■ TASK BRIEF: Set down exactly, from the records below, the line with "### Install for user script managers" through the line with "Minimap server allows", and nothing else.

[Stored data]
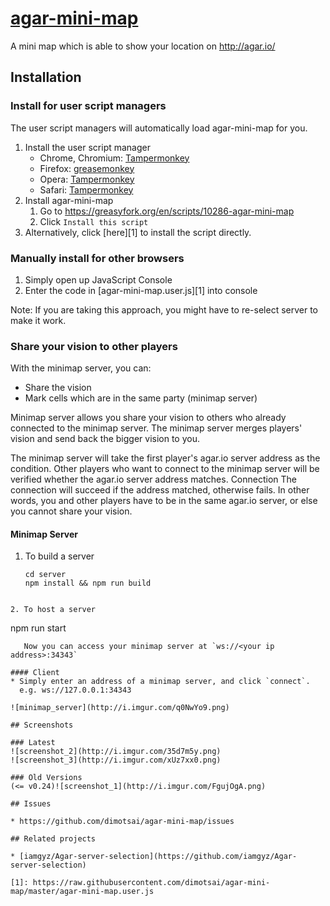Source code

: # [agar-mini-map](https://github.com/dimotsai/agar-mini-map)
A mini map which is able to show your location on http://agar.io/

## Installation

### Install for user script managers

The user script managers will automatically load agar-mini-map for you.

1. Install the user script manager
    * Chrome, Chromium: [Tampermonkey](https://chrome.google.com/webstore/detail/tampermonkey/dhdgffkkebhmkfjojejmpbldmpobfkfo)
    * Firefox: [greasemonkey](https://addons.mozilla.org/zh-TW/firefox/addon/greasemonkey/)
    * Opera: [Tampermonkey](https://addons.opera.com/zh-tw/extensions/details/tampermonkey-beta/?display=en)
    * Safari: [Tampermonkey](https://tampermonkey.net)
2. Install agar-mini-map
    1. Go to https://greasyfork.org/en/scripts/10286-agar-mini-map
    2. Click `Install this script`
3. Alternatively, click [here][1] to install the script directly.



### Manually install for other browsers

1. Simply open up JavaScript Console
2. Enter the code in [agar-mini-map.user.js][1] into console

Note: If you are taking this approach, you might have to re-select server to make it work.

### Share your vision to other players

With the minimap server, you can:
* Share the vision
* Mark cells which are in the same party (minimap server)

Minimap server allows you share your vision to others who already connected to the minimap server. The minimap server merges players' vision and send back the bigger vision to you.

The minimap server will take the first player's agar.io server address as the condition. Other players who want to connect to the minimap server will be verified whether the agar.io server address matches. Connection  The connection will succeed if the address matched, otherwise fails. In other words, you and other players have to be in the same agar.io server, or else you cannot share your vision.

#### Minimap Server
1. To build a server
   ```
   cd server
   npm install && npm run build
```

2. To host a server
   ```
   npm run start
```
   Now you can access your minimap server at `ws://<your ip address>:34343`

#### Client
* Simply enter an address of a minimap server, and click `connect`.
  e.g. ws://127.0.0.1:34343

![minimap_server](http://i.imgur.com/q0NwYo9.png)

## Screenshots

### Latest
![screenshot_2](http://i.imgur.com/35d7m5y.png)
![screenshot_3](http://i.imgur.com/xUz7xx0.png)

### Old Versions
(<= v0.24)![screenshot_1](http://i.imgur.com/FgujOgA.png)

## Issues

* https://github.com/dimotsai/agar-mini-map/issues

## Related projects

* [iamgyz/Agar-server-selection](https://github.com/iamgyz/Agar-server-selection)

[1]: https://raw.githubusercontent.com/dimotsai/agar-mini-map/master/agar-mini-map.user.js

■ SOLUTION TO THIS EXERCISE:
### Install for user script managers

The user script managers will automatically load agar-mini-map for you.

1. Install the user script manager
    * Chrome, Chromium: [Tampermonkey](https://chrome.google.com/webstore/detail/tampermonkey/dhdgffkkebhmkfjojejmpbldmpobfkfo)
    * Firefox: [greasemonkey](https://addons.mozilla.org/zh-TW/firefox/addon/greasemonkey/)
    * Opera: [Tampermonkey](https://addons.opera.com/zh-tw/extensions/details/tampermonkey-beta/?display=en)
    * Safari: [Tampermonkey](https://tampermonkey.net)
2. Install agar-mini-map
    1. Go to https://greasyfork.org/en/scripts/10286-agar-mini-map
    2. Click `Install this script`
3. Alternatively, click [here][1] to install the script directly.



### Manually install for other browsers

1. Simply open up JavaScript Console
2. Enter the code in [agar-mini-map.user.js][1] into console

Note: If you are taking this approach, you might have to re-select server to make it work.

### Share your vision to other players

With the minimap server, you can:
* Share the vision
* Mark cells which are in the same party (minimap server)

Minimap server allows you share your vision to others who already connected to the minimap server. The minimap server merges players' vision and send back the bigger vision to you.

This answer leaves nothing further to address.